The ironing, I had totally over looked the ironing, and since Lottie had always done it before and I was a novice I would have to tackle this self made mountain slowly, and alone. Like Operation Market Garden, my plan lay in ruins. I had totally over looked the Panzer Division parked just down the road (I think Bridge to Far has to go on the viewing list now). I had became bogged down and thoughts of one great push to victory became ever more distant.
My parents had offered a tumble drier for Christmas. We’ve never had one I said, and where would we put it? We just air dry things, I added.
I should have held out for the tumble drier.
Saturday, 8 January 2011
Sleep deprivation makes you feel decisive
‘Dear Novice Dad’, people say to me, ‘You’ve learnt so much already, can you help me?’ Well actually no one says that, but it’s true; I’ve learnt loads and releasing that millions, or maybe hundreds, of other men are bound to be in a similar situation I have finally decided to start my blog. I’ve being thinking of blogging for years, but never had anything sensible, or interesting, or possibly even intelligible to say, so it kinda never happened. A bit like starting a family, something Lottie and I have come to later than many of our friends. Well on the 28th of December, our darling Araminta arrived and finally I have something I can talk about whilst simultaneously being able to justify or perhaps emphasise my total lack of experience and knowledge on the subject matter.
Having announced my courageous decision to pass on so called wisdom, I wish to start by saying sleep deprivation makes you feel decisive, but doesn’t actually aid good decision making.

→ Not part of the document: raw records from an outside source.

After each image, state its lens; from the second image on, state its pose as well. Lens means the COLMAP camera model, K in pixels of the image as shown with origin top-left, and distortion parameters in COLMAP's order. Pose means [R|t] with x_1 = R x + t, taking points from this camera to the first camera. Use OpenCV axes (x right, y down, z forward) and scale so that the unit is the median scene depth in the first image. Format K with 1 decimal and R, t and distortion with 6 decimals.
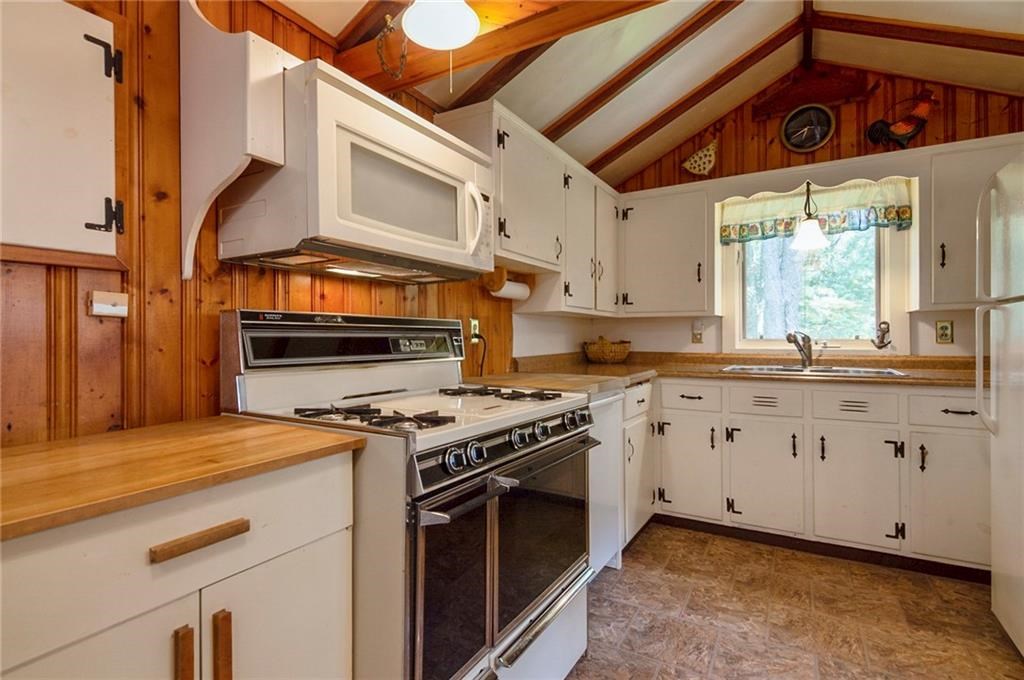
lens RADIAL K [[499.9, 0, 512.8], [0, 499.9, 334.9], [0, 0, 1]] dist [0.034731, -0.024914]
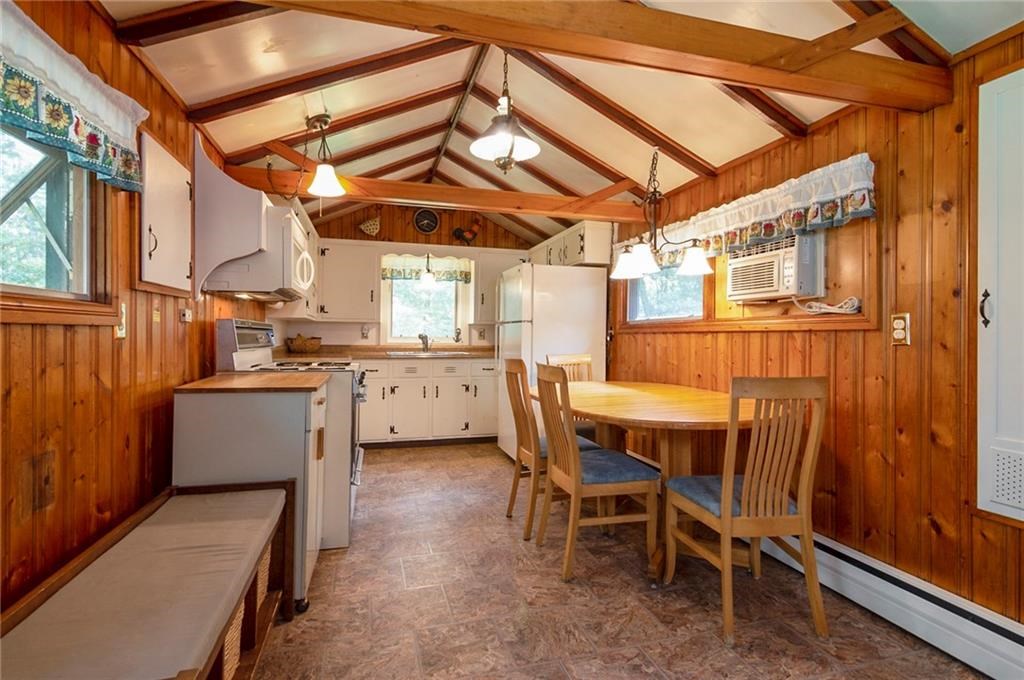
lens RADIAL K [[499.9, 0, 512.8], [0, 499.9, 334.9], [0, 0, 1]] dist [0.034731, -0.024914]
pose [[0.692192, 0.010231, 0.721641, -0.535235], [-0.013408, 0.999909, -0.001316, -0.000813], [-0.721589, -0.008765, 0.692267, -0.512341]]
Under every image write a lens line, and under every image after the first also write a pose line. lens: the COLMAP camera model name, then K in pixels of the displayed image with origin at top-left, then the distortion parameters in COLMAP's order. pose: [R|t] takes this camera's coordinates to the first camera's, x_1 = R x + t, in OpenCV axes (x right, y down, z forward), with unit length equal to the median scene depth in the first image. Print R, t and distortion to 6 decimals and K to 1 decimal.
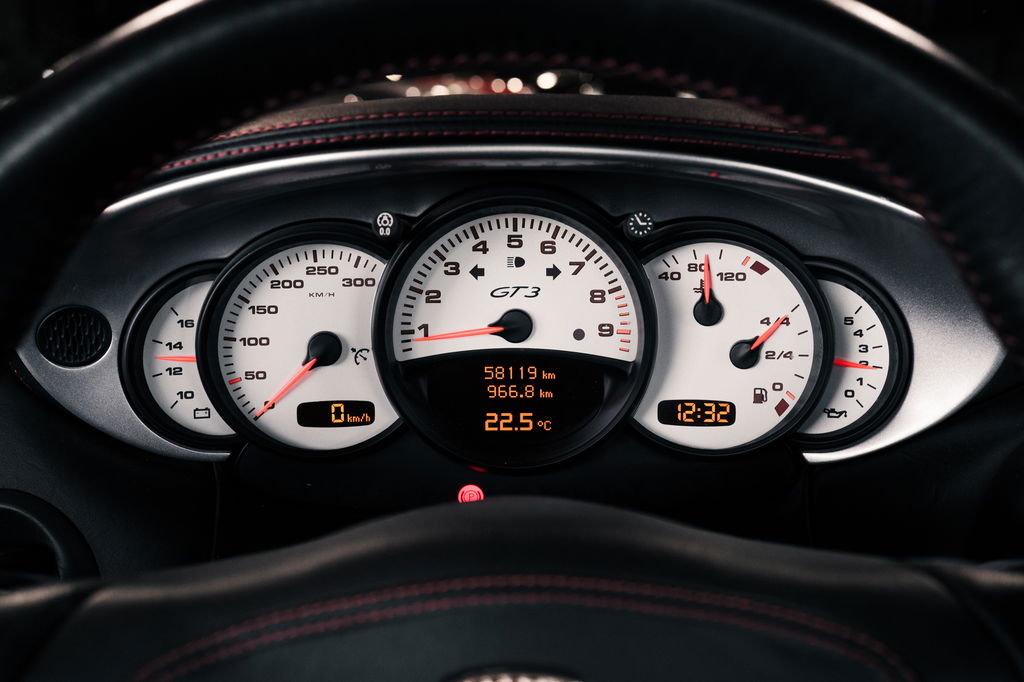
lens RADIAL K [[1253.1, 0, 518.3], [0, 1253.1, 343.2], [0, 0, 1]] dist [-0.042947, 0.000000]
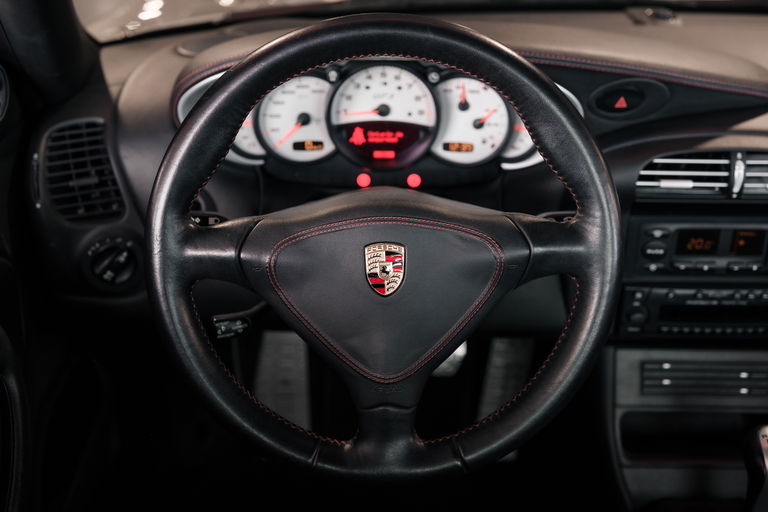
lens RADIAL K [[939.8, 0, 384.7], [0, 939.8, 255.9], [0, 0, 1]] dist [-0.042947, 0.000000]
pose [[0.999875, 0.010818, 0.011527, -0.017469], [-0.013242, 0.971446, 0.236892, -0.169741], [-0.008635, -0.237015, 0.971468, -0.813498]]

Perhaps this blog will turn out to be a further example of that.
Lottie and I have just returned from our first walk out with the pram. It was great to finally get all three of us out of the house at the same time. Araminta didn’t arrive all that smoothly, so Lottie is recovering with stitches. These don’t encourage the long walks we used to enjoy, or running up stairs, sitting in cars, sitting generally, or moving quickly. Frankly they’re a pain in the arse, pun intended. Still, it was nice just to be in the fresh air, Araminta opening one eye briefly to give the sky a suspicious stare, the familiar streets giving a much absence sense of normality to our day as we walked to the post box. Once there I posted the hand make thank you cards Lottie had crafted for those kind enough to send Araminta some thoughtful late Christmas presents into the box, with no addresses on the envelopes. Lottie looked at me; I looked at the pen she was holding, which she had just fished from her handbag. She had passed me the cards, I posted them; it seemed the right thing to do. I had basically taken these hand made treasures (she’s bloody good at card making) and thrown them away, with a stamp on; I had paid to throw them away.
Sleep deprivation makes you feel decisive.
I have to go make the dinner now, something that will be covered in future posts, along with; maintaining a routine, seeing friends, sharing the workload equitably, how to make housework simple, and babies are great fun all the time.